1. ## Solving Identities

Prove.

$\displaystyle sin(2x) + sin(2y) = 2sin(x+y)cos(x-y)$

2. Originally Posted by cdx
Prove.

$\displaystyle sin(2x) + sin(2y) = 2sin(x+y)cos(x-y)$
sneaky, sneaky! this is actually one of the sum to product formulas in disguise!

$\displaystyle \sin (A + B) = \sin A \cos B + \sin B \cos A$

$\displaystyle \cos (A - B) = \cos A \cos B + \sin A \sin B$

and try to simplify to get the left side, which, if you know your double angle formulas, you'd realize is $\displaystyle 2 \sin x \cos x + 2 \sin y \cos y$

3. Originally Posted by cdx
Prove.

$\displaystyle sin(2x) + sin(2y) = 2sin(x+y)cos(x-y)$
Another way is to use Euler's formula

$\displaystyle \cos \theta = \frac{e^{i \theta} + e^{-i \theta}}{2},\;\;\;\sin \theta = \frac{e^{i \theta} - e^{-i \theta}}{2}$

Replace the $\displaystyle \theta$ with $\displaystyle (x+y)\;\;\;(x-y)$ where appropriate on the RHS, expand and use these expressions again, to get the LHS.

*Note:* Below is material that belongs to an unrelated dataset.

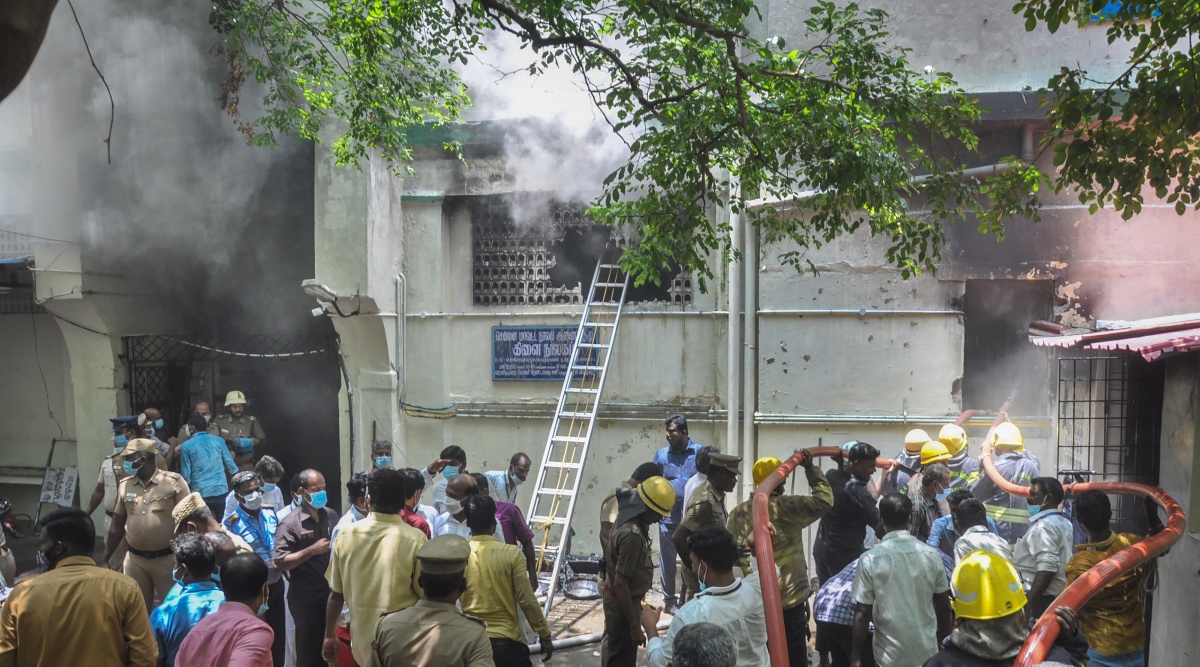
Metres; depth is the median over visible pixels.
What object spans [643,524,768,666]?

4. Another Identity that I don't quite understand.

$\displaystyle \frac{1-sin2x}{cos2x} = \frac{cos2x}{1+sin2x}$

5. Originally Posted by cdx
Another Identity that I don't quite understand.

$\displaystyle \frac{1-sin2x}{cos2x} = \frac{cos2x}{1+sin2x}$
you can start with either side here and get the other pretty easily.

say we start with the left: multiply by $\displaystyle \frac {1 + \sin 2x}{1 + \sin 2x}$

it should be easy for you to clean up from there in a step or two (think "difference of two squares")

P.S. you should post new questions in a new thread